Top Fifty Films of the 00s — Number Forty-Six

Top5046

#46 — The Savages (Tamara Jenkins, 2007)
The Savages may be an ideal title for a tale of domestic dysfunction. Savage is the shared last name of the compact family unit at the heart of the film, but, of course, that’s not by happenstance, some fortuitous discovery made by a documentarian. Instead, it’s a purposeful choice of the writer-director Tamara Jenkins, a means to communicate with the audience. The commonplace depiction of fictional fighting families may cue us to think of brutish, livid combatants tearing into each other without restraint. I think a different shading of the word makes for a more apt match for the movie. These Savages–struggling playwright Wendy, weary Brecht scholar Jon, their fading father Lenny–are isolated and underdeveloped, unschooled in the basic social compact of interacting with other people. They’re not warriors with an inclination for atrocities. They’re a lost tribe, destructively inept at the interactions they engage in outside of their own troubled sphere.

The film follows Wendy and Jon as they care for their largely estranged father after he slips into dementia. They deal with the familiar parade of challenge and strain that comes with the tough decisions delivered with a dying loved one, the psychological agony of it all compounded by the emotional distance they feel from this man who abandoned them. This not only adds a splendid edginess to the scenes, but allows Jenkins some room to really explore the long, slow drift the elderly infirm take into death, particularly the way it impacts the surviving relatives who endure the process at their side. Fully freed from any temptation to skew the film towards the maudlin, Jenkins can fill scenes with bracing truth, most pointedly and potently the ways in which the quest to build comfort and warmth into the waning days is often more a tactic to assuage the family members bearing witness than the soon-to-be dearly departed. Furthermore, in a bleak irony, Jenkins astutely shows how these supposed acts of kindness and caring often manifest in fairly dreadful behavior.
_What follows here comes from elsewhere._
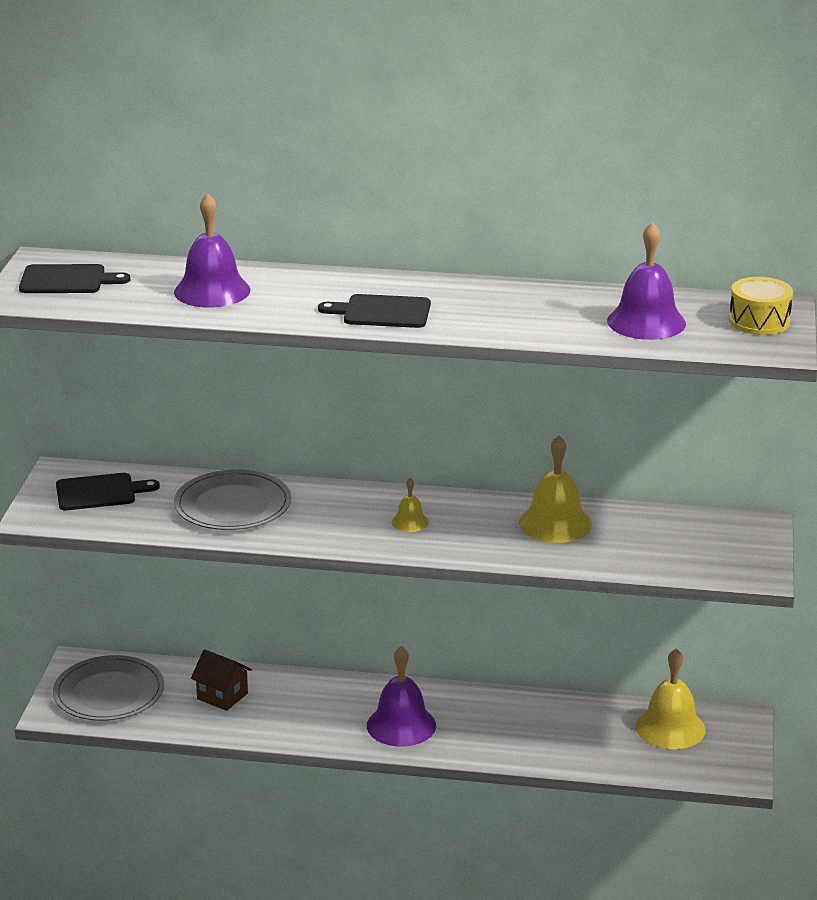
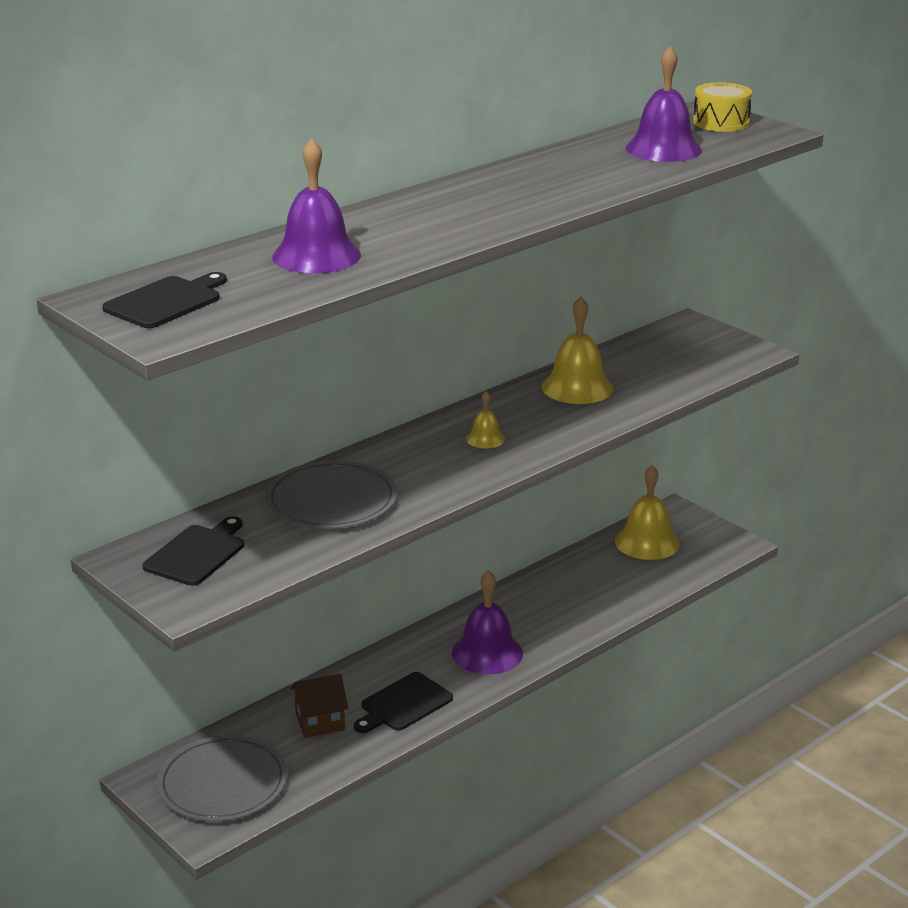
camera: 50 degrees left, 0 degrees up
black cutting board [318,294,431,328] -> black cutting board moved to [354,672,453,733]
Laura Linney and Philip Seymour Hoffman play the grown siblings, bickering over the best strategies to employ with their father and generally operating as two wounded people who reserve their most biting anger for each other, tearing at raw insecurities with the sort of expertise that only family members have at their disposal. Linney and Hoffman have been given richly drawn characters, and they pull upon deep reservoirs of honest feeling to make them vivid. The film is structured loosely–Jenkins is indifferent to the rigors of plot, opting for a more open-ended approach that suits the sprawl of messy lives–making it absolutely vital that the actors connect with truthful moments to keep it grounded, recognizable and moving forward. Linney and Hoffman operate without fear or vanity, fully embodying these people they play.

And the film is committed to making us know these people. We watch as the tragic becomes mundane, just another daily challenge to contend with. We move through their tired days with them, often watching them struggle to find some glimmers of life, even within themselves, as their smothered by the surroundings of pending death. There is misery all around and Jenkin’s script addresses it with bleak humor and a wry sensibility. There are no revelations, no misty apologies, no epiphanies. There’s just a slow, ugly march towards the grave. When the end arrives, it does so without fanfare or transformation. The living are charged with moving on, perhaps finding some fresh purpose within themselves, perhaps touched by a new motivation to seek out affection. Maybe, just maybe, figuring out how to forge a new beginning. Then again, maybe these paths would have been joined without the sadness. There’s no causal relationship, no catalyst action. The death of a parent is just something with deal with, hopefully with grace, more likely with at least a few bad, lamentable moments. Still, we deal with it. With The Savages, Tamara Jenkins shows how one family does so, and the result is a film of uncommon insight.